ひもじくて かみを たべていたんだって。」


・・・この暗闇につづく陰のなかで、ずっとこの子は生きていたんだ と思う。
でも、「〜していたんだって」の口調からは、この子はもうここにはいないと明らかにされている。
このまま、何ページか虐げられた生の様子が子どもの口から語られ続ける。闇のそばで生きていた短い生が語られている。

そして一方で、最初のページのような、まばゆい光のなかで生を受け愛を浴びて生きているもう一人の幼ない女の子の姿のページが挟まれる。
両親や姉と語らい合う姿。満ち足りた笑顔。あたたかく抱きしめられている至福の瞬間。
 「あれは なに? なにを しているの? 」
 「あれは なんなの?」  
 、とこちら側から見ているのは男の子。

愛を受けることを覚えないまま、見ているだけ。
見て、何か知りたい、けれどそれは何か分からないという哀れ。
なのに何か分からないそれを、求めている。

こんなに、怖くて苦しげで痛々しいページをめくったことがない。


最後のページ。
うまれたときに、たとえ人間が祝福してくれなかったとしても、
「かぜが そのとき いってくれたんだって。 」

と、生まれた瞬間、外気に触れた一人の子どもの誕生を見せている。
一人の子どもを迎えたこちらの世界で、私たちは「ようこそ」と言えるの?
という、強くてこわくて鋭い問いが向けられている。

この絵本のページを平気でめくれる人はいないでしょうよ。

お勧め度☆☆☆☆
よくぞ出してくれましたの絵本ではあります。
が、一点だけ。
味戸ケイコのファンシーな絵はかわいらし過ぎる感じもする。
もっと毒でも愛でも圧倒的な力があってもいい気もする。
満ち足りている女の子の方の画につけるストーリーなら合うのだろう・・・例えば雨降りの日のお迎えだとか、初めてのお遣いだとか、妹が生まれたとか。

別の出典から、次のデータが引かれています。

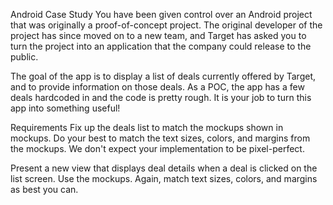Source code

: Android Case Study
You have been given control over an Android project that was originally a proof-of-concept project. The original developer of the project has since moved on to a new team, and Target has asked you to turn the project into an application that the company could release to the public.

The goal of the app is to display a list of deals currently offered by Target, and to provide information on those deals. As a POC, the app has a few deals hardcoded in and the code is pretty rough. It is your job to turn this app into something useful!

Requirements
Fix up the deals list to match the mockups shown in mockups. Do your best to match the text sizes, colors, and margins from the mockups. We don't expect your implementation to be pixel-perfect.

Present a new view that displays deal details when a deal is clicked on the list screen. Use the mockups. Again, match text sizes, colors, and margins as best you can.

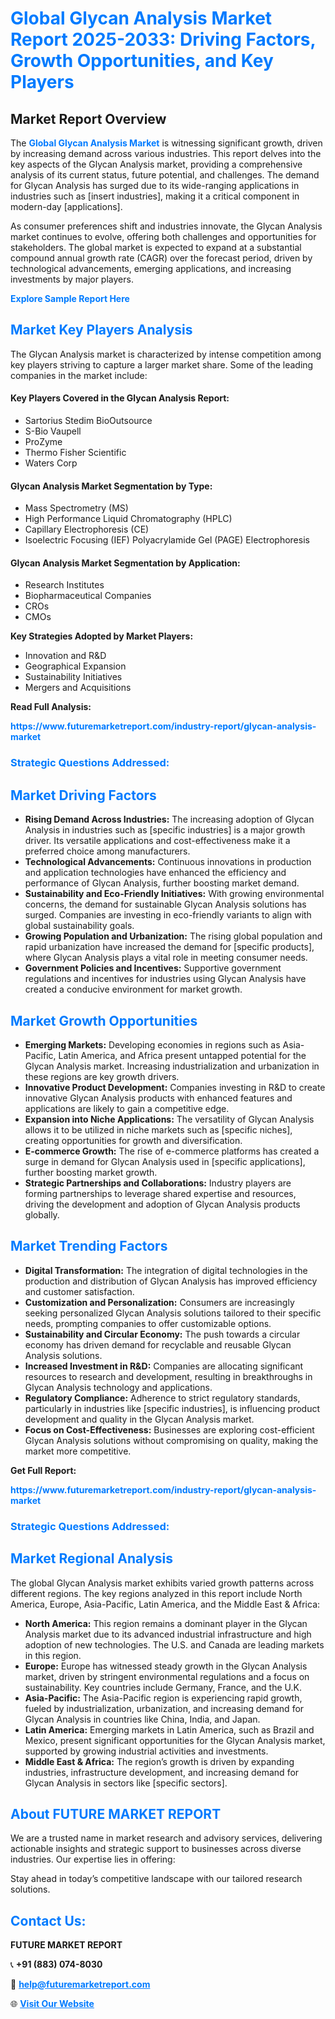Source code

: <h1 style="color: #007BFF;">Global Glycan Analysis Market Report 2025-2033: Driving Factors, Growth Opportunities, and Key Players</h1>

<section id="overview">
<h2>Market Report Overview</h2>
<p>The <a href="https://www.futuremarketreport.com/industry-report/glycan-analysis-market" style="color: #007BFF; text-decoration: none;"><strong>Global Glycan Analysis Market</strong></a> is witnessing significant growth, driven by increasing demand across various industries. This report delves into the key aspects of the Glycan Analysis market, providing a comprehensive analysis of its current status, future potential, and challenges. The demand for Glycan Analysis has surged due to its wide-ranging applications in industries such as [insert industries], making it a critical component in modern-day [applications].</p>
<p>As consumer preferences shift and industries innovate, the Glycan Analysis market continues to evolve, offering both challenges and opportunities for stakeholders. The global market is expected to expand at a substantial compound annual growth rate (CAGR) over the forecast period, driven by technological advancements, emerging applications, and increasing investments by major players.</p>
</section>

<section id="overview">
<p><a href="https://www.futuremarketreport.com/request-sample/reportId=61751" style="color: #007BFF; text-decoration: none;"><strong>Explore Sample Report Here</strong></a></p>
</section>

<section id="key-players">
<h2 style="color: #007BFF;">Market Key Players Analysis</h2>
<p>The Glycan Analysis market is characterized by intense competition among key players striving to capture a larger market share. Some of the leading companies in the market include:</p>
<h4>Key Players Covered in the Glycan Analysis Report:</h4>
<ul><li>Sartorius Stedim BioOutsource</li><li>S-Bio Vaupell</li><li>ProZyme</li><li>Thermo Fisher Scientific</li><li>Waters Corp</li></ul>
<h4>Glycan Analysis Market Segmentation by Type:</h4>
<ul><li>Mass Spectrometry (MS)</li><li>High Performance Liquid Chromatography (HPLC)</li><li>Capillary Electrophoresis (CE)</li><li>Isoelectric Focusing (IEF) Polyacrylamide Gel (PAGE) Electrophoresis</li></ul>

<h4>Glycan Analysis Market Segmentation by Application:</h4>
<ul><li>Research Institutes</li><li>Biopharmaceutical Companies</li><li>CROs</li><li>CMOs</li></ul>
<p><strong>Key Strategies Adopted by Market Players:</strong></p>
<ul>
<li>Innovation and R&D</li>
<li>Geographical Expansion</li>
<li>Sustainability Initiatives</li>
<li>Mergers and Acquisitions</li>
</ul>
</section>

<section>
<p><strong>Read Full Analysis: </strong></p><a href="https://www.futuremarketreport.com/industry-report/glycan-analysis-market" style="color: #007BFF; text-decoration: none;"><strong>https://www.futuremarketreport.com/industry-report/glycan-analysis-market</strong></a>
<h3 style="color: #007BFF;">Strategic Questions Addressed:</h3>
</section>

<section id="driving-factors">
<h2 style="color: #007BFF;">Market Driving Factors</h2>
<ul>
<li><strong>Rising Demand Across Industries:</strong> The increasing adoption of Glycan Analysis in industries such as [specific industries] is a major growth driver. Its versatile applications and cost-effectiveness make it a preferred choice among manufacturers.</li>
<li><strong>Technological Advancements:</strong> Continuous innovations in production and application technologies have enhanced the efficiency and performance of Glycan Analysis, further boosting market demand.</li>
<li><strong>Sustainability and Eco-Friendly Initiatives:</strong> With growing environmental concerns, the demand for sustainable Glycan Analysis solutions has surged. Companies are investing in eco-friendly variants to align with global sustainability goals.</li>
<li><strong>Growing Population and Urbanization:</strong> The rising global population and rapid urbanization have increased the demand for [specific products], where Glycan Analysis plays a vital role in meeting consumer needs.</li>
<li><strong>Government Policies and Incentives:</strong> Supportive government regulations and incentives for industries using Glycan Analysis have created a conducive environment for market growth.</li>
</ul>
</section>

<section id="growth-opportunities">
<h2 style="color: #007BFF;">Market Growth Opportunities</h2>
<ul>
<li><strong>Emerging Markets:</strong> Developing economies in regions such as Asia-Pacific, Latin America, and Africa present untapped potential for the Glycan Analysis market. Increasing industrialization and urbanization in these regions are key growth drivers.</li>
<li><strong>Innovative Product Development:</strong> Companies investing in R&D to create innovative Glycan Analysis products with enhanced features and applications are likely to gain a competitive edge.</li>
<li><strong>Expansion into Niche Applications:</strong> The versatility of Glycan Analysis allows it to be utilized in niche markets such as [specific niches], creating opportunities for growth and diversification.</li>
<li><strong>E-commerce Growth:</strong> The rise of e-commerce platforms has created a surge in demand for Glycan Analysis used in [specific applications], further boosting market growth.</li>
<li><strong>Strategic Partnerships and Collaborations:</strong> Industry players are forming partnerships to leverage shared expertise and resources, driving the development and adoption of Glycan Analysis products globally.</li>
</ul>
</section>

<section id="trending-factors">
<h2 style="color: #007BFF;">Market Trending Factors</h2>
<ul>
<li><strong>Digital Transformation:</strong> The integration of digital technologies in the production and distribution of Glycan Analysis has improved efficiency and customer satisfaction.</li>
<li><strong>Customization and Personalization:</strong> Consumers are increasingly seeking personalized Glycan Analysis solutions tailored to their specific needs, prompting companies to offer customizable options.</li>
<li><strong>Sustainability and Circular Economy:</strong> The push towards a circular economy has driven demand for recyclable and reusable Glycan Analysis solutions.</li>
<li><strong>Increased Investment in R&D:</strong> Companies are allocating significant resources to research and development, resulting in breakthroughs in Glycan Analysis technology and applications.</li>
<li><strong>Regulatory Compliance:</strong> Adherence to strict regulatory standards, particularly in industries like [specific industries], is influencing product development and quality in the Glycan Analysis market.</li>
<li><strong>Focus on Cost-Effectiveness:</strong> Businesses are exploring cost-efficient Glycan Analysis solutions without compromising on quality, making the market more competitive.</li>
</ul>
</section>

<section>
<p><strong>Get Full Report: </strong></p><a href="https://www.futuremarketreport.com/industry-report/glycan-analysis-market" style="color: #007BFF; text-decoration: none;"><strong>https://www.futuremarketreport.com/industry-report/glycan-analysis-market</strong></a>
<h3 style="color: #007BFF;">Strategic Questions Addressed:</h3>
</section>


<section id="regional-analysis">
<h2 style="color: #007BFF;">Market Regional Analysis</h2>
<p>The global Glycan Analysis market exhibits varied growth patterns across different regions. The key regions analyzed in this report include North America, Europe, Asia-Pacific, Latin America, and the Middle East & Africa:</p>
<ul>
<li><strong>North America:</strong> This region remains a dominant player in the Glycan Analysis market due to its advanced industrial infrastructure and high adoption of new technologies. The U.S. and Canada are leading markets in this region.</li>
<li><strong>Europe:</strong> Europe has witnessed steady growth in the Glycan Analysis market, driven by stringent environmental regulations and a focus on sustainability. Key countries include Germany, France, and the U.K.</li>
<li><strong>Asia-Pacific:</strong> The Asia-Pacific region is experiencing rapid growth, fueled by industrialization, urbanization, and increasing demand for Glycan Analysis in countries like China, India, and Japan.</li>
<li><strong>Latin America:</strong> Emerging markets in Latin America, such as Brazil and Mexico, present significant opportunities for the Glycan Analysis market, supported by growing industrial activities and investments.</li>
<li><strong>Middle East & Africa:</strong> The region’s growth is driven by expanding industries, infrastructure development, and increasing demand for Glycan Analysis in sectors like [specific sectors].</li>
</ul>
</section>

<footer>
<h2 style="color: #007BFF;">About FUTURE MARKET REPORT</h2>
<p>We are a trusted name in market research and advisory services, delivering actionable insights and strategic support to businesses across diverse industries. Our expertise lies in offering:</p>

<p>Stay ahead in today’s competitive landscape with our tailored research solutions.</p>

<h2 style="color: #007BFF;">Contact Us:</h2>
<p><strong>FUTURE MARKET REPORT</strong></p>
<p>📞 <strong>+91 (883) 074-8030</strong></p>
<p>📧 <strong><a href="mailto:help@futuremarketreport.com" style="color: #007BFF;">help@futuremarketreport.com</a></strong></p>
<p>🌐 <strong><a href="https://www.futuremarketreport.com/" style="color: #007BFF;">Visit Our Website</a></strong></p>
</footer>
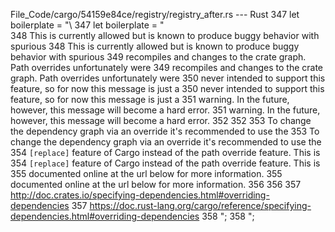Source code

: File_Code/cargo/54159e84ce/registry/registry_after.rs --- Rust
347         let boilerplate = "\                                                                                                                             347         let boilerplate = "\
348 This is currently allowed but is known to produce buggy behavior with spurious                                                                           348 This is currently allowed but is known to produce buggy behavior with spurious
349 recompiles and changes to the crate graph. Path overrides unfortunately were                                                                             349 recompiles and changes to the crate graph. Path overrides unfortunately were
350 never intended to support this feature, so for now this message is just a                                                                                350 never intended to support this feature, so for now this message is just a
351 warning. In the future, however, this message will become a hard error.                                                                                  351 warning. In the future, however, this message will become a hard error.
352                                                                                                                                                          352 
353 To change the dependency graph via an override it's recommended to use the                                                                               353 To change the dependency graph via an override it's recommended to use the
354 `[replace]` feature of Cargo instead of the path override feature. This is                                                                               354 `[replace]` feature of Cargo instead of the path override feature. This is
355 documented online at the url below for more information.                                                                                                 355 documented online at the url below for more information.
356                                                                                                                                                          356 
357 http://doc.crates.io/specifying-dependencies.html#overriding-dependencies                                                                                357 https://doc.rust-lang.org/cargo/reference/specifying-dependencies.html#overriding-dependencies
358 ";                                                                                                                                                       358 ";

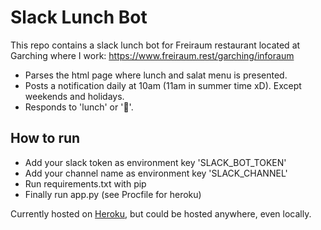 # Slack Lunch Bot

This repo contains a slack lunch bot for Freiraum restaurant located at Garching where I work: <https://www.freiraum.rest/garching/inforaum>

- Parses the html page where lunch and salat menu is presented.
- Posts a notification daily at 10am (11am in summer time xD). Except weekends and holidays.
- Responds to 'lunch' or ':pretzel:'.

## How to run

- Add your slack token as environment key 'SLACK_BOT_TOKEN'
- Add your channel name as environment key 'SLACK_CHANNEL'
- Run requirements.txt with pip
- Finally run app.py (see Procfile for heroku)

Currently hosted on [Heroku](https://dashboard.heroku.com/), but could be hosted anywhere, even locally.
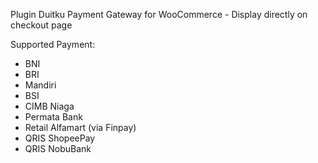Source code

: Plugin Duitku Payment Gateway for WooCommerce - Display directly on checkout page

Supported Payment:
- BNI
- BRI
- Mandiri
- BSI
- CIMB Niaga
- Permata Bank
- Retail Alfamart (via Finpay)
- QRIS ShopeePay
- QRIS NobuBank
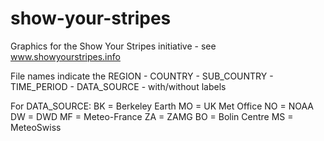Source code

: # show-your-stripes
Graphics for the Show Your Stripes initiative - see www.showyourstripes.info

File names indicate the REGION - COUNTRY - SUB_COUNTRY - TIME_PERIOD - DATA_SOURCE - with/without labels

For DATA_SOURCE:
BK = Berkeley Earth
MO = UK Met Office
NO = NOAA
DW = DWD
MF = Meteo-France
ZA = ZAMG
BO = Bolin Centre
MS = MeteoSwiss
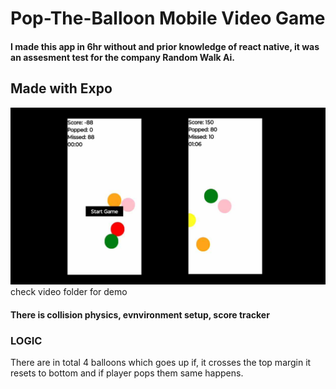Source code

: # Pop-The-Balloon Mobile Video Game

#### I made this app in 6hr without and prior knowledge of react native, it was an assesment test for the company Random Walk Ai.
## Made with Expo
![](/readme.jpg)
check video folder for demo

#### There is collision physics, evnvironment setup, score tracker

### LOGIC
There are in total 4 balloons which goes up if, it crosses the top margin it resets to bottom and if player pops them same happens.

暗い方の画も、とてもこわく感じるし、弱っていくつらい子どもの感じが分かる。なのに、ちょっと違和感があるのは「きれい」だからかしらん。「いとしさ」や「いつくしみ」といった丸みがありすぎているのかも。
たとえば(そんな病気があるのか知らないが)先天的な病気で感情を感じられず笑えない子どもと、虐げられた結果として表情のこわばった子どもの違いが、画面からは分からない。積極的に虐げられた訳ではなくても、人間に触れ合う機会が極端に少なくて無表情になる子どもであってもいいような画面に感じるのだ、臭くないというか、汚くないというか。(そこまで描いてしまったら、絵本としての美から遠ざかり、読まれないかもという不安があったのかもしれないけれど)
味戸さんの絵*1は嫌いじゃないし、やさしくてかわいらしくていつくしむような表現にはぴったりだし、幼い女の子の描くようなやさしいラインを基調にした絵の最上級にいると思うけれどね。